To compare, `paulis = ['Z', 'ZZ']` creates the same circuit without the $B$ gates. And `paulis = ['Z', 'YY']` makes a circuit with the same start ($H$ and $A$ gates on every qubits) and pursue with an entangled $YY$ gate.

One should note that `PauliExpansion` allows third order or more expansions. For one example of third order expansion, one should try `paulis = ['Z', 'ZZ', 'ZZZ']`. If the data has enough features and the computer has enough qubits, it generates a feature map according to the previously mentioned rule, with $|S|\leq 3$.

With `PauliExpansion` class, any member of the feature map family $\prod_d U_{\Phi(x)}H^n,\ U_{\Phi(x)}=\exp(i\sum_{S\subseteq[1,n]}\phi_S(x)\prod_{k\in S} P_k) $ can be generated, using the depth $d$, the non-linear map function $\phi_S(x)$, the expansion order $r,\ |S|\leq r$ and gate set $P_i, i\leq n$ we want.

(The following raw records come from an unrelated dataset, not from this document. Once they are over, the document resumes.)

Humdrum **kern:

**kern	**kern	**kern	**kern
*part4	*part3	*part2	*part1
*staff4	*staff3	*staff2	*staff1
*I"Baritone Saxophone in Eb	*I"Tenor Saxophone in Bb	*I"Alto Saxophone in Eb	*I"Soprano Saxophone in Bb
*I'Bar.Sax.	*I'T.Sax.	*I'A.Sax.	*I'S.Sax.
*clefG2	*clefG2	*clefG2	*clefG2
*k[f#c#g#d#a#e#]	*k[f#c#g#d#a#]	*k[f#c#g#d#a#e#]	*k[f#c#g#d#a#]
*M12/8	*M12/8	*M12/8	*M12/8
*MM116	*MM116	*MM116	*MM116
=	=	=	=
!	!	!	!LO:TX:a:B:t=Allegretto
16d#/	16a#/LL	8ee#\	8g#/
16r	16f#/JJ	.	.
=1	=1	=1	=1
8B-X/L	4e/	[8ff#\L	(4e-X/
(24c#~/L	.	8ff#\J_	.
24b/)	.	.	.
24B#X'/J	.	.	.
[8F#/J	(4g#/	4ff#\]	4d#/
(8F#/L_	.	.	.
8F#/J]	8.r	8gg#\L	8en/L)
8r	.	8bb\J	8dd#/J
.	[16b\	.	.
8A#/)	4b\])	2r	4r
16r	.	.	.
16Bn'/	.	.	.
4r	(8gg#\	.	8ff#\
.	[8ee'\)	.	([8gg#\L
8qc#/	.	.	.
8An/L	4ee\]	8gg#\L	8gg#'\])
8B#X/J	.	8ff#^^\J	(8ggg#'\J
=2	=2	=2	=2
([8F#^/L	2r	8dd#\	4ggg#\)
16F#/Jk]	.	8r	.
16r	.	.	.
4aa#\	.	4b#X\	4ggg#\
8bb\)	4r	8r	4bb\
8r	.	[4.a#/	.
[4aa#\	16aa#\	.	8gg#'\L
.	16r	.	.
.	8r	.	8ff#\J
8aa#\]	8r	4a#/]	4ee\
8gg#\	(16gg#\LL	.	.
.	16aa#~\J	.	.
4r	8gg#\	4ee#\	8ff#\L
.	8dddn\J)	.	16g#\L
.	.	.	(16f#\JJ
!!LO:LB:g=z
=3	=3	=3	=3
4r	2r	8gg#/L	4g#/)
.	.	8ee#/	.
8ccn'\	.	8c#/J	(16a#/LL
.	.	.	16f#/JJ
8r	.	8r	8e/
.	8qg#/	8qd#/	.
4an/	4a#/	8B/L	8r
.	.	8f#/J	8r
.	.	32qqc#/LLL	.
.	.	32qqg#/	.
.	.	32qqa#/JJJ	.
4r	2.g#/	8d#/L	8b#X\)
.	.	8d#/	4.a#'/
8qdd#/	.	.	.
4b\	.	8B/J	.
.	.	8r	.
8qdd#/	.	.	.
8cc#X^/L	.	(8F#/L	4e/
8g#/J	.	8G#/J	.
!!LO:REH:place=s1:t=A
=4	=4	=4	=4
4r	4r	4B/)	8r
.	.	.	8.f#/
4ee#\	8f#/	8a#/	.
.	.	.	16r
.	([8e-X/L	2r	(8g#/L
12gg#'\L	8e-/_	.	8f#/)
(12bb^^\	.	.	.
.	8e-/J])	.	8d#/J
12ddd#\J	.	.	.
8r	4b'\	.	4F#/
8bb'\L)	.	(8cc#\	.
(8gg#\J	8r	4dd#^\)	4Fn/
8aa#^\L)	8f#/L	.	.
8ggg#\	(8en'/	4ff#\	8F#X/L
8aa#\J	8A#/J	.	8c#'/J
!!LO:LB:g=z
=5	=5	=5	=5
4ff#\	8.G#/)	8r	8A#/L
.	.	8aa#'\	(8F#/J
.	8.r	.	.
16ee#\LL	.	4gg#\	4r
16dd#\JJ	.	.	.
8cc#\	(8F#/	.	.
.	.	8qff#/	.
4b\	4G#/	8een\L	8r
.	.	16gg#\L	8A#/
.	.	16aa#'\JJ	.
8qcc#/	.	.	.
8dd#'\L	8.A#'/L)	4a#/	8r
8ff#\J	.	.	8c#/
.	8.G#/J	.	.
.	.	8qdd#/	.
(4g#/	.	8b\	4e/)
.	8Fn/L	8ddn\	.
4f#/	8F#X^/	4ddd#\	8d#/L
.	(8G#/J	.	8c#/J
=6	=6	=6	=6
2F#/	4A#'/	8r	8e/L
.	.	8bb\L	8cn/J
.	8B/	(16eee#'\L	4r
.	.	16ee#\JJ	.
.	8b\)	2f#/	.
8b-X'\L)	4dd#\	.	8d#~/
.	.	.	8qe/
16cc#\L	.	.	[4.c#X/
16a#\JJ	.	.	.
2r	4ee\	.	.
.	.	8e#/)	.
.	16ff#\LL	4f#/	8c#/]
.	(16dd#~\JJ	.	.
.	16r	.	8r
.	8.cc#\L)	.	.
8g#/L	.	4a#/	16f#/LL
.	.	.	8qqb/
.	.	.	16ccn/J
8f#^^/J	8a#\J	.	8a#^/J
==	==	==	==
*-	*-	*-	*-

For example, we want to classify three-dimensional data, using a third order expansion, a custom data map, a depth of 2, and a $Y$ gate for non-interactive encoding of the data, in addition to the $Z$ gates.

In [None]:
feature_dim = 3
X, Y = data(feature_dim)

In [None]:
# The depth here has nothing to do with the depth of the feature map.
# It's (more or less) the number of time the variational circuit will be repeated 
var_form = RYRZ(num_qubits=feature_dim, depth=3)

In [None]:
def custom_map(x):
    """An other random, probably inefficient custom map"""
    if len(x) == 1:
        return x[0] 
    coeff = 1
    for xi in x:
        coeff *= 0.8*(2*np.pi-xi)
    return coeff

In [None]:
feature_map = PauliExpansion(num_qubits=feature_dim,
                             depth=2,
                             paulis = ['Y', 'Z', 'ZZ', 'ZZZ'],
                             data_map_func = custom_map)
svm = QSVMVariational(optimizer, feature_map, var_form, X, Y)
result = svm.run(quantum_instance)
print("testing success ratio: ", result['testing_accuracy'])

Because the connectivity is `'full'` by default, it will add a (parametrised by $\phi_{\{i\}}(x)$) $B$ gate on each qubit, then a (parametrised by $\phi_{\{i\}}(x)$) $A$ gate, then three $ZZ$ gates (one for each pair $(0,1),\ (1,2),\ (0,2)$), and a final $ZZZ$ gate $e^{i\phi_{\{0,1,2 \}}(x)Z_0Z_1Z_2} $. It can have really poor results on this set again because it's like using a sledgehammer to crack a nut, it works too well. But it could be beneficial in harder classification cases.

#### Conclusion

We can generate all members of the feature map family presented in the article in Aqua, using the `PauliExpansion` class. But it should always be accompanied by a good model selection method to avoid any issues by using too complex models.